Your instructions
Please transcribe the data below exactly. Leave the pictures out.

Transcribed page contents:
══════════

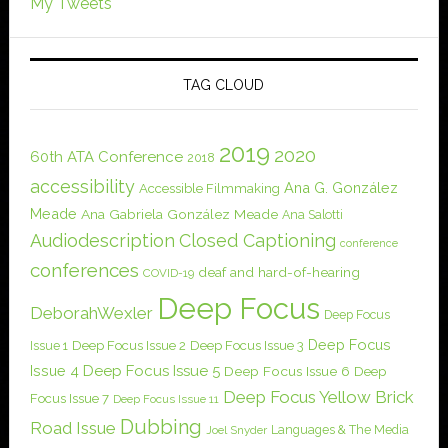
My Tweets
TAG CLOUD
2019
2020
60th ATA Conference
2018
accessibility
Ana G. González
Accessible Filmmaking
Meade
Ana Gabriela González Meade
Ana Salotti
Audiodescription
Closed Captioning
conference
conferences
deaf and hard-of-hearing
COVID-19
Deep Focus
DeborahWexler
Deep Focus
Deep Focus
Issue 1
Deep Focus Issue 2
Deep Focus Issue 3
Issue 4
Deep Focus Issue 5
Deep Focus Issue 6
Deep
Deep Focus Yellow Brick
Focus Issue 7
Deep Focus Issue 11
Dubbing
Road Issue
Languages & The Media
Joel Snyder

══════════

Answer space
My Tweets
TAG CLOUD
2019
2020
60th ATA Conference
2018
accessibility
Ana G. González
Accessible Filmmaking
Meade
Ana Gabriela González Meade
Ana Salotti
Audiodescription
Closed Captioning
conference
conferences
deaf and hard-of-hearing
COVID-19
Deep Focus
DeborahWexler
Deep Focus
Deep Focus
Issue 1
Deep Focus Issue 2
Deep Focus Issue 3
Issue 4
Deep Focus Issue 5
Deep Focus Issue 6
Deep
Deep Focus Yellow Brick
Focus Issue 7
Deep Focus Issue 11
Dubbing
Road Issue
Languages & The Media
Joel Snyder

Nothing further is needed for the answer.